■ **INSTRUCCIONES DE TRABAJO**:
• A. Enumera lo que, según el fragmento sobre las casas cubanas, ocurre en el tiempo imaginario del "había una vez".
• B. En el fragmento sobre las casas cubanas, ¿a quién se atribuye la alusión a la mesa de disección?
• C. Prosigue el fragmento sobre las casas cubanas a partir de su última oración.

■ **FRAGMENTO DEL TEXTO**:
Imaginemos un espacio y un tiempo donde coexisten en forma de objetos lo ejemplar y lo corrompido, la ley y la trampa, y donde estas nociones cambian según el lado del espectro político donde uno se sitúe. Objetos robados u obtenidos en algún tipo de transacción ilícita junto a otros adquiridos gracias a méritos laborales premiados con la posibilidad de comprar bienes de consumo no disponibles en las tiendas de comercio minorista. La videocasetera traída por una tía o primo que vivía en el Norte junto a las fotos de quienes impusieron silencio, por decreto y durante casi dos décadas, sobre los nombres y el recuerdo de quienes se habían ido. Para localizar el espacio y el tiempo al que me refiero no hace falta evocar la mesa de disección a que aludiera Lautréamont, en la que se podían producir los encuentros más improbables, ni situarse en ese tiempo imaginario del “había una vez”, donde ocurren los mitos, las utopías y los cuentos maravillosos, donde todo puede suceder. Muchas casas cubanas durante la década de los ochenta podían reunir, en perfecta armonía, las cosas anteriormente descritas.

■ **DATOS PROPORCIONADOS**:
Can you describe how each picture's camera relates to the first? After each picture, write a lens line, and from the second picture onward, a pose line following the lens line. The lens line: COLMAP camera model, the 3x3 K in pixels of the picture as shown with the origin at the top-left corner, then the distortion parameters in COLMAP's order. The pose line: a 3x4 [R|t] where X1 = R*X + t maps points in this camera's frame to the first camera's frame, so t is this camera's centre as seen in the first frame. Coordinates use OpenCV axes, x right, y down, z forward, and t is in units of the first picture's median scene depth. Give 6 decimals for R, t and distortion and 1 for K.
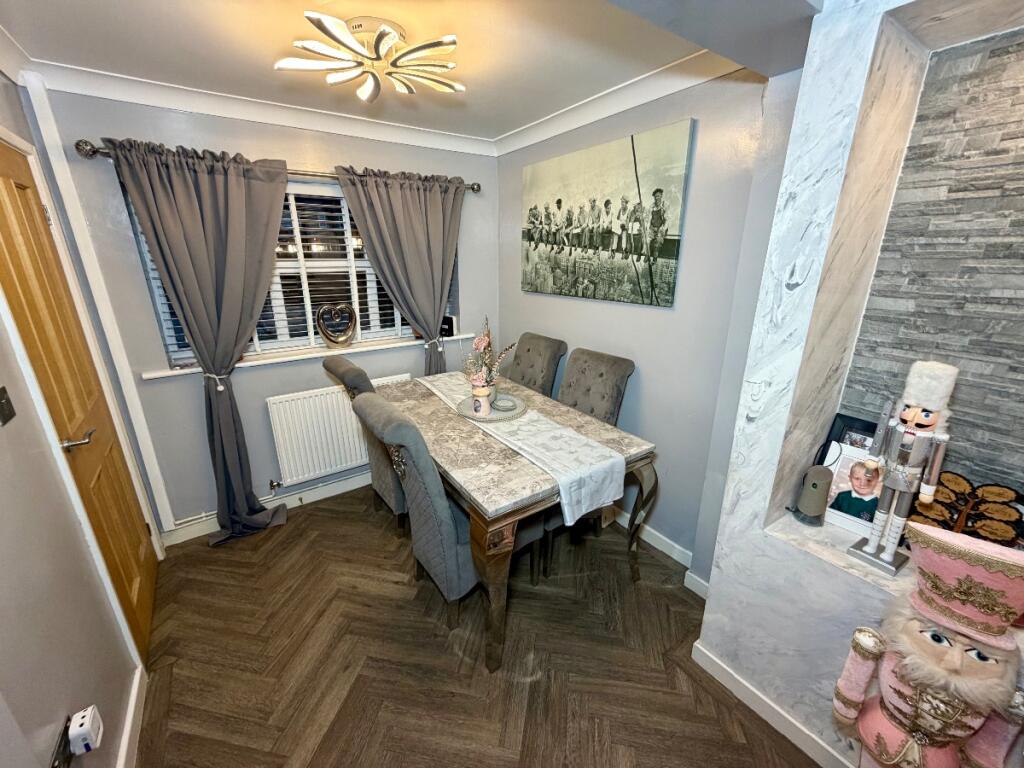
lens RADIAL K [[405.0, 0, 509.6], [0, 405.0, 384.2], [0, 0, 1]] dist [-0.000358, -0.000839]
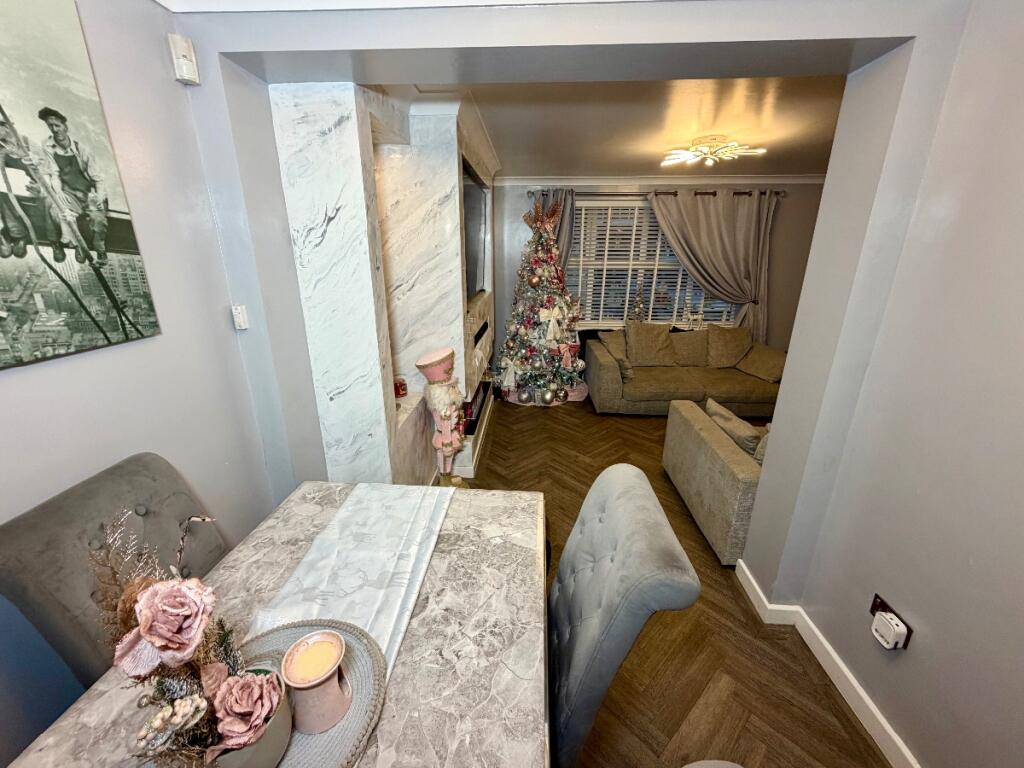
lens RADIAL K [[405.0, 0, 509.6], [0, 405.0, 384.2], [0, 0, 1]] dist [-0.000358, -0.000839]
pose [[-0.781658, -0.190590, 0.593874, -0.381090], [0.194733, 0.829993, 0.522676, -0.334355], [-0.592528, 0.524201, -0.611657, 1.074033]]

■ **RESPUESTAS POR TAREA**:
• A.
- Los mitos
- Las utopías
- Los cuentos maravillosos

• B. A Lautréamont.

• C.
La extrañeza no residía solo en los espacios domésticos que contenían dichos objetos, también radicaba en la naturaleza de estos. Se trata de objetos que circulaban en una sociedad sin espectáculo mercantil, o donde este se vislumbraba a lo lejos, debido la ausencia de una verdadera industria del entretenimiento, una cultura de masas orientada al consumo y una red publicitaria comercial. Guy Debord define la sociedad del espectáculo como “el momento en el cual la mercancía alcanza la ocupación total de la vida social”. La Revolución cubana nace como un gran show televisivo, se hizo por y a través de la imagen, pero la lógica del espectáculo político totalitario no responde a las mismas reglas de la sociedad del espectáculo mercantil. A pesar de que tanto el capital como la ideología que postula una sociedad sin clases se presentan, ante todo, como simulacros, las lógicas que rigen sus respectivos funcionamientos siguen siendo radicalmente diferentes. El medio, en este caso, no devora el mensaje. “En un mundo realmente invertido lo verdadero es un momento de lo falso”. Lo falso, habría que agregar, construye su propia realidad; por ende, las verdades que cada mentira produce son incompatibles e intraducibles entre sí. Los teatros que montan el capital y los regímenes comunistas no hablan, pese a los esfuerzos de Debord por igualarlos, un mismo lenguaje. La sociedad del espectáculo se dice de muchas maneras.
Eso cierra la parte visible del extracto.